Se eu quisesse deixar as dez lições que a minha mãe me deixou, depois de cortado definitivamente o cordão com a minha primeira casa neste mundo, pois eu diria o que vai abaixo. Plágio da ideia, não das lições (para ele foram diferentes, mas muito interessantes), que o meu filho mais velho escreveu esta semana sobre o que aprendeu com a sua avó e que partilhou com a família.

  1. Se puderes fazer pela positiva e se conseguires construir oferecendo e preocupando-te, na ação, com o bem de alguém, fá-lo. E fá-lo em detrimento de ti mesmo se for esse o caso. O teu maior bem começa no bem que fizeres aos outros;
  2. Não esqueças a família, esse reduto onde procurarás força e onde despirás todos os fatos de trabalho e todas as invencibilidades que apresentas no exterior;
  3. Não te abstenhas de chorar. Não é coisa de mulheres ou homens. É coisa de coração. Chora, pois, quando achares que o deves fazer;
  4. Pega no telefone ou, mais recentemente, manda uma mensagem a perguntar a alguém que não vês há uns tempos como está. Só isso chega. Do nada, estás a fazer alguma coisa por alguém;
  5. Procura ser excelente em tudo o que puderes ser excelente. Se ficares pela mediania que o faças apenas nas áreas em que não conseguires ser excelente. Dá o máximo de ti. Se dás aulas, dá o teu máximo em cada aula. Em cada entrega. E dá o máximo de ti aos teus alunos – essa responsabilidade é imensa;
  6. Olha para a vida sempre com os teus olhos e não com os olhos de mais ninguém. Sê genuíno. Se os outros não gostarem do que és ou de quem és, não te importes. E não ligues às aparências e leituras que os outros fazem de ti. Fica com a consciência de que fizeste o melhor que sabias. E o importante, no final do dia, é a verdade da tua consciência;
  7. Nunca deixes de pedir desculpa a alguém. Pede-o várias vezes se necessário. Escreve-o. Mas nunca te abstenhas de o fazer sempre que a tua consciência te disser que não agiste conforme devias. Nunca deixes de falar a alguém mesmo que te tenha feito todo o mal do mundo. Fala sempre com as pessoas todas;
  8. Em questões de dinheiro, de poder, de território, abstém-te de querer sempre mais. O dinheiro, o poder e o território ficam cá todos. O que vai contigo é o que trazes dentro de ti: a tua alma, o teu coração;
  9. Olha sempre para o mundo à procura, em tudo o que vês, de um sentido estético. Tudo tem um sentido estético. Os olhos vêem o mundo. Os olhos apreciam o mundo. Os olhos são capazes de distinguir e avaliar o sentido estético de tudo o que te rodeia – mas é preciso treino, muito treino. Na pintura, nas cidades, no campo, nas praias, na decoração, na forma como te vestes ou apresentas. Na maneira como escreves. “E a forma, meu filho, é muito importante”. É tantas vezes isso, conjuntamente com a cor, que torna possível a beleza do mundo em que vives.

*QUESTÕES A RESOLVER*:
(1) Responda com base no texto sobre as lições da mãe:
(a) Quem escreveu esta semana sobre o que aprendeu com a avó?
(b) Segundo a lição 3, chorar é coisa de quê?
(c) Segundo a lição 8, o que vai connosco?
(2) Reproduza o trecho do texto sobre as lições da mãe entre "Se eu quisesse" e "com a família.", inclusive.
(3) No texto sobre as lições da mãe, transforme numa lista o parágrafo que começa por "Procura ser excelente", mantendo as informações principais.
Responda recorrendo apenas ao texto.

*Entradas do conjunto de dados*:
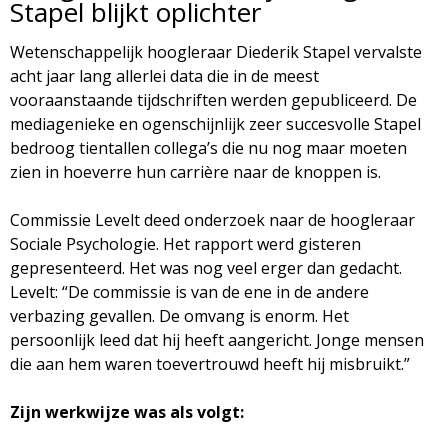
Stapel blijkt oplichter
d
i
Wetenschappelijk hoogleraar Diederik Stapel vervalste
m
o
acht jaar lang allerlei data die in de meest
e
vooraanstaande tijdschriften werden gepubliceerd. De
l
mediagenieke en ogenschijnlijk zeer succesvolle Stapel
n
bedroog tientallen collega’s die nu nog maar moeten
u
o
zien in hoeverre hun carrière naar de knoppen is.
g
Commissie Levelt deed onderzoek naar de hoogleraar
Sociale Psychologie. Het rapport werd gisteren
i
gepresenteerd. Het was nog veel erger dan gedacht.
Levelt: “De commissie is van de ene in de andere
e
verbazing gevallen. De omvang is enorm. Het
persoonlijk leed dat hij heeft aangericht. Jonge mensen
M
die aan hem waren toevertrouwd heeft hij misbruikt.”
a
Zijn werkwijze was als volgt:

*RESPOSTAS*:
(1)
(a) O filho mais velho de quem escreve o texto.
(b) De coração.
(c) O que trazemos dentro de nós: a alma e o coração.

(2)
Se eu quisesse deixar as dez lições que a minha mãe me deixou, depois de cortado definitivamente o cordão com a minha primeira casa neste mundo, pois eu diria o que vai abaixo. Plágio da ideia, não das lições (para ele foram diferentes, mas muito interessantes), que o meu filho mais velho escreveu esta semana sobre o que aprendeu com a sua avó e que partilhou com a família.

(3)
- Procurar ser excelente em tudo o que for possível.
- Ficar pela mediania apenas nas áreas em que não se consegue ser excelente.
- Dar o máximo de si e, a quem dá aulas, dar o máximo em cada aula e em cada entrega.
- Dar o máximo aos alunos, pois essa responsabilidade é imensa.